Implementation:Deepspeedai DeepSpeed Evoformer Kernel Forward
| Knowledge Sources | |
|---|---|
| Domains | Attention, CUTLASS_Kernels, DeepSpeed4Science |
| Last Updated | 2026-02-09 00:00 GMT |
Overview
The CUDA kernel implementing memory-efficient forward pass for Evoformer attention, computing softmax(QK^T/√d)V with O(1) memory overhead.
Description
AttentionKernel implements fused attention forward pass using a tiled algorithm that avoids materializing the full N×M attention matrix.
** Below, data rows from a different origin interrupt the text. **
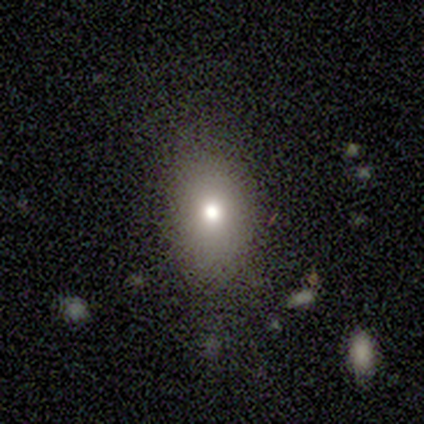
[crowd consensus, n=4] smooth 100%, featured or disk 0%, star or artifact 0%. Down the decision tree: how rounded — in between (50%); merging — none (100%).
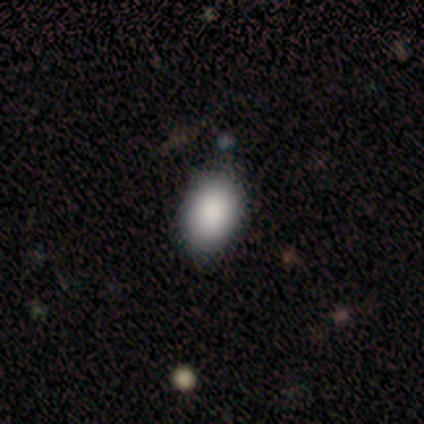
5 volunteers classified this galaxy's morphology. smooth 60%, featured or disk 20%, star or artifact 20%. Down the decision tree: how rounded — in between (100%); merging — none (75%).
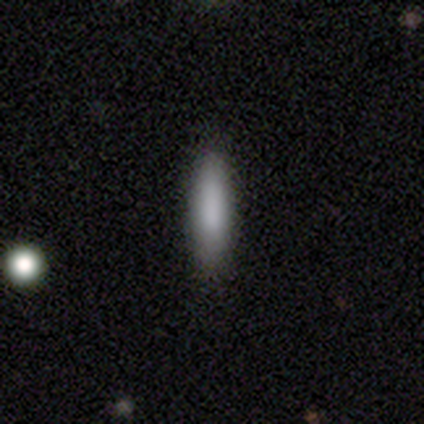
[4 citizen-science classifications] Overall: smooth (100%). How rounded: in between (50%, tied with cigar-shaped). Merging: none (100%).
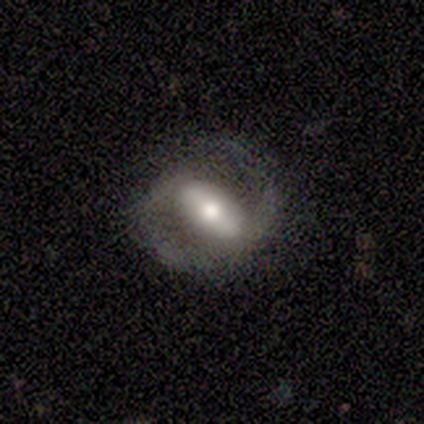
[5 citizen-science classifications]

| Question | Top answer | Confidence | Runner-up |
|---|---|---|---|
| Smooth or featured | featured or disk | 80% | smooth (20%) |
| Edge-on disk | no | 100% | — |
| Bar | strong | 75% | no (25%) |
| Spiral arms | yes | 100% | — |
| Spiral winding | medium | 50% | tight (25%) |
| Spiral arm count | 2 | 100% | — |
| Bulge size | moderate | 100% | — |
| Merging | none | 80% | merger (20%) |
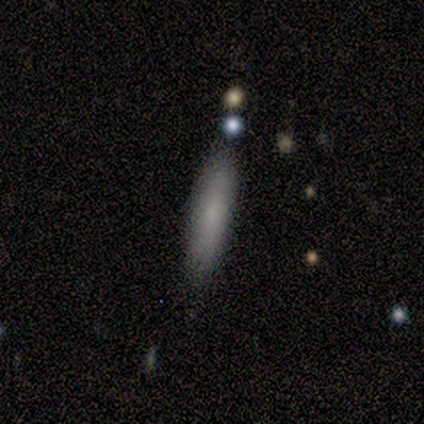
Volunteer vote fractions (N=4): Q: Smooth or featured?
A: smooth (100%)
Q: How rounded?
A: cigar-shaped (100%)
Q: Merging?
A: none (100%)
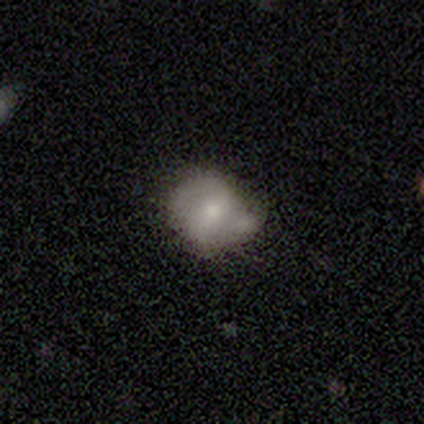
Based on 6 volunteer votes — A smooth galaxy with no disk features (83%) that is round (80%). Merging: none (50%).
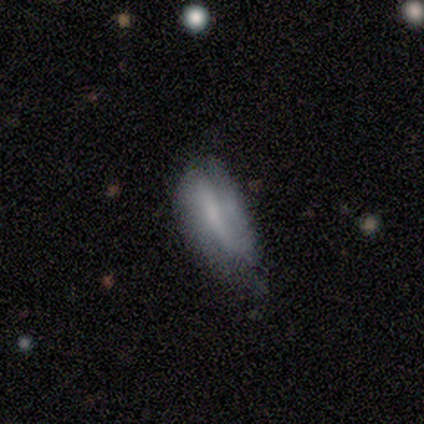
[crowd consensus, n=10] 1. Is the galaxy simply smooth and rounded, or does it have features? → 80% featured or disk, 20% smooth, 0% star or artifact.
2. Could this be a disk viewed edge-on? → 100% no, 0% yes.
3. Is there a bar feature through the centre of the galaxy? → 50% weak, 25% strong, 25% no.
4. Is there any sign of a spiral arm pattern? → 62% yes, 38% no.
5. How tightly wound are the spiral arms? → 80% loose, 20% tight, 0% medium.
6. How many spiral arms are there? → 100% 2, 0% 1, 0% 3, 0% 4, 0% more than 4, 0% can't tell.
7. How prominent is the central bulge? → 50% small, 38% moderate, 12% dominant, 0% large, 0% none.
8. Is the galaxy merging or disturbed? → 70% none, 20% minor disturbance, 10% major disturbance, 0% merger.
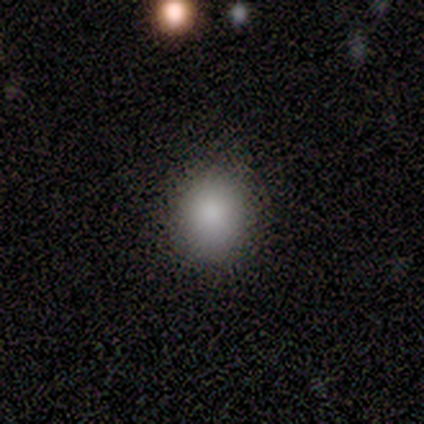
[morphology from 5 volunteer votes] smooth 100%, featured or disk 0%, star or artifact 0%. Down the decision tree: how rounded — round (60%); merging — none (100%).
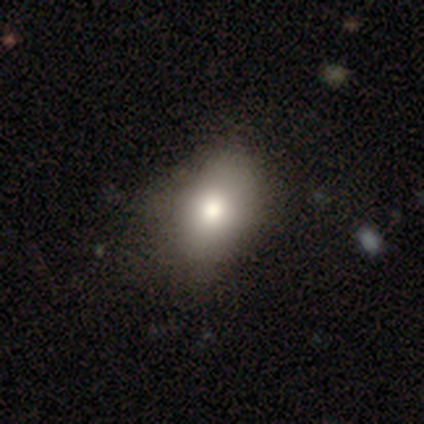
Overall: smooth (71%). How rounded: in between (100%). Merging: none (71%).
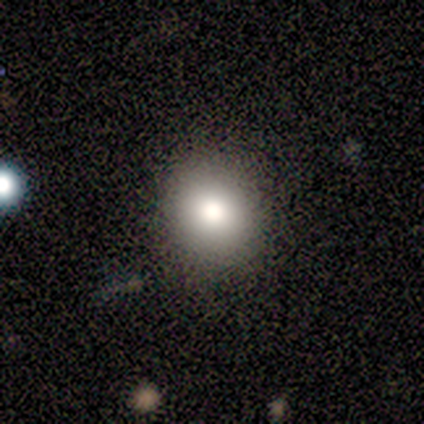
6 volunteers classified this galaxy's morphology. Smooth or featured? 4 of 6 (67%) said smooth. How rounded? 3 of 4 (75%) said round. Merging? 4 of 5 (80%) said none.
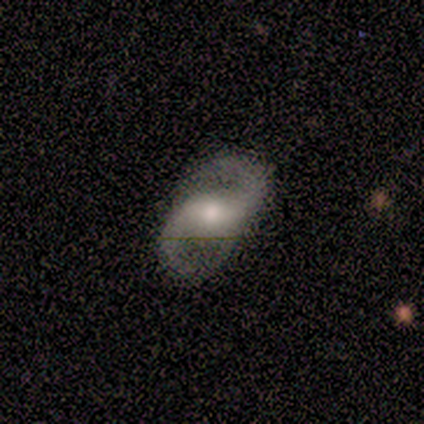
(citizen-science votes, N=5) A featured or disk galaxy (100%) with a weak bar (60%), 2 (100%) loose (60%) spiral arms (100%) and a moderate central bulge (40%, tied with small).

Vote fractions:
- Smooth or featured? featured or disk: 100% / smooth: 0% / star or artifact: 0%
- Edge-on disk? no: 100% / yes: 0%
- Bar? weak: 60% / strong: 40% / no: 0%
- Spiral arms? yes: 100% / no: 0%
- Spiral winding? loose: 60% / medium: 40% / tight: 0%
- Spiral arm count? 2: 100% / 1: 0% / 3: 0% / 4: 0% / more than 4: 0% / can't tell: 0%
- Bulge size? moderate: 40% (tied) / small: 40% (tied) / none: 20% / dominant: 0% / large: 0%
- Merging? none: 100% / minor disturbance: 0% / major disturbance: 0% / merger: 0%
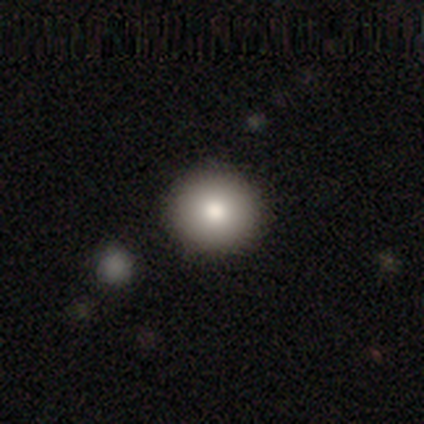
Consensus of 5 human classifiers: A smooth galaxy with no disk features (80%) that is round (100%). Merging: none (100%).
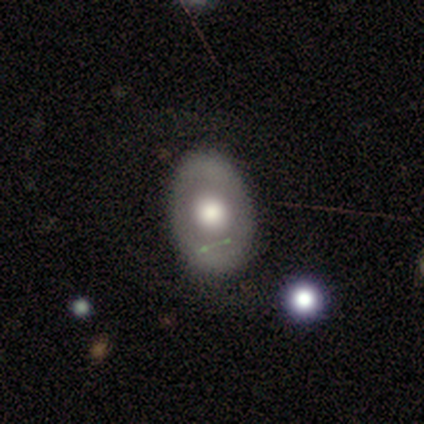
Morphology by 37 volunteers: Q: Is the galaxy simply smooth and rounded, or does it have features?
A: smooth — 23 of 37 (62%).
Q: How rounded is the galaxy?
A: in between — 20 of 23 (87%).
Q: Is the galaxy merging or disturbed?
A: none — 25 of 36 (69%).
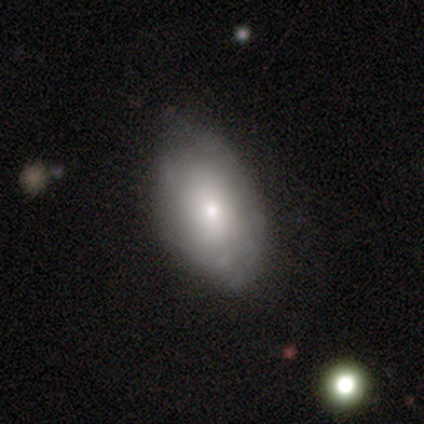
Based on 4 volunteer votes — Smooth or featured?
  - smooth: 100% *
  - featured or disk: 0%
  - star or artifact: 0%
How rounded?
  - in between: 100% *
  - round: 0%
  - cigar-shaped: 0%
Merging?
  - none: 75% *
  - minor disturbance: 25%
  - major disturbance: 0%
  - merger: 0%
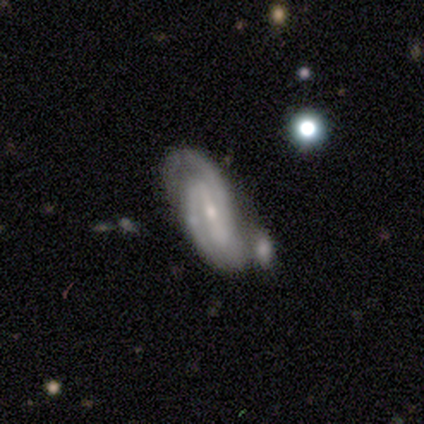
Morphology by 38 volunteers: This is likely a featured or disk galaxy (71%). It is clearly not viewed edge-on (89%). Bar: possibly weak (50%). Spiral arm pattern: clearly yes (96%). Spiral arm count: likely 2 (78%). Spiral winding: possibly medium (52%). Central bulge: clearly small (83%). Merging: marginally none (32%).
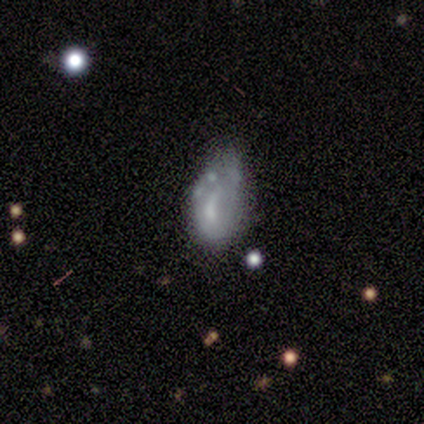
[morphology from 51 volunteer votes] featured or disk 61%, smooth 31%, star or artifact 8%. Down the decision tree: edge-on disk — no (97%); bar — no (63%); spiral arms — no (70%); bulge size — moderate (40%); merging — minor disturbance (51%).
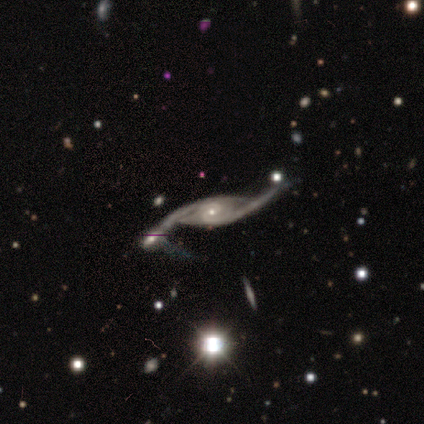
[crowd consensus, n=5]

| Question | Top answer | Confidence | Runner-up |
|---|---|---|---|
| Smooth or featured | featured or disk | 100% | — |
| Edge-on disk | no | 80% | yes (20%) |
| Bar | no | 75% | weak (25%) |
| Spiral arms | yes | 100% | — |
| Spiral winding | tight | 50% | tied: loose (50%) |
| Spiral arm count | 2 | 75% | 1 (25%) |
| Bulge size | small | 100% | — |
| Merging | none | 40% | tied: merger (40%) |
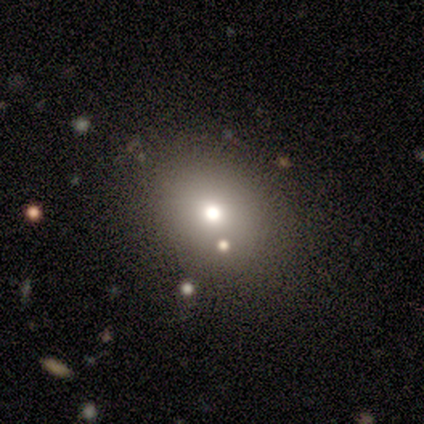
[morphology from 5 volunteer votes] type=smooth (80%); roundness=round (50%, tied with in between); merging=none (75%).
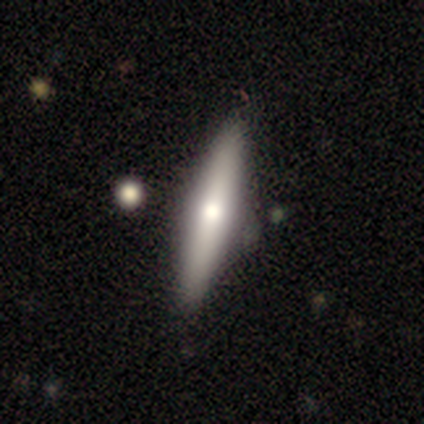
A featured or disk galaxy (56%) viewed edge-on (100%) with a rounded central bulge (100%). Merging: none (89%).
The kernel processes queries in blocks of kQueriesPerBlock and keys in blocks of kKeysPerBlock, computing attention scores on-the-fly and immediately applying them to values. For each query block, it iterates over all key blocks computing: (1) S = Q × K^T (scaled), (2) online softmax using logsumexp normalization with incremental max/sum tracking, (3) P = exp(S - max), (4) accumulation of O += P × V with renormalization. The implementation maintains running statistics (m_prime, s_prime) for numerically stable softmax across tiles and stores final logsumexp values for backward pass. Architecture-specific optimizations include preloading V matrix into shared memory on Ampere, single-value-iteration mode when head dimension fits in registers, and optional bias broadcasting support for position/pair embeddings.
Usage
This kernel is the primary forward pass implementation for Evoformer attention in DeepSpeed4Science, enabling training of AlphaFold2-style models on long sequences by reducing attention memory from O(N²) to O(N).
Code Reference
Source Location
- Repository: DeepSpeed
- File: csrc/deepspeed4science/evoformer_attn/kernel_forward.h
Signature
template <
typename scalar_t_, // Element type (half_t, bfloat16_t)
typename ArchTag, // Architecture (Sm70, Sm75, Sm80)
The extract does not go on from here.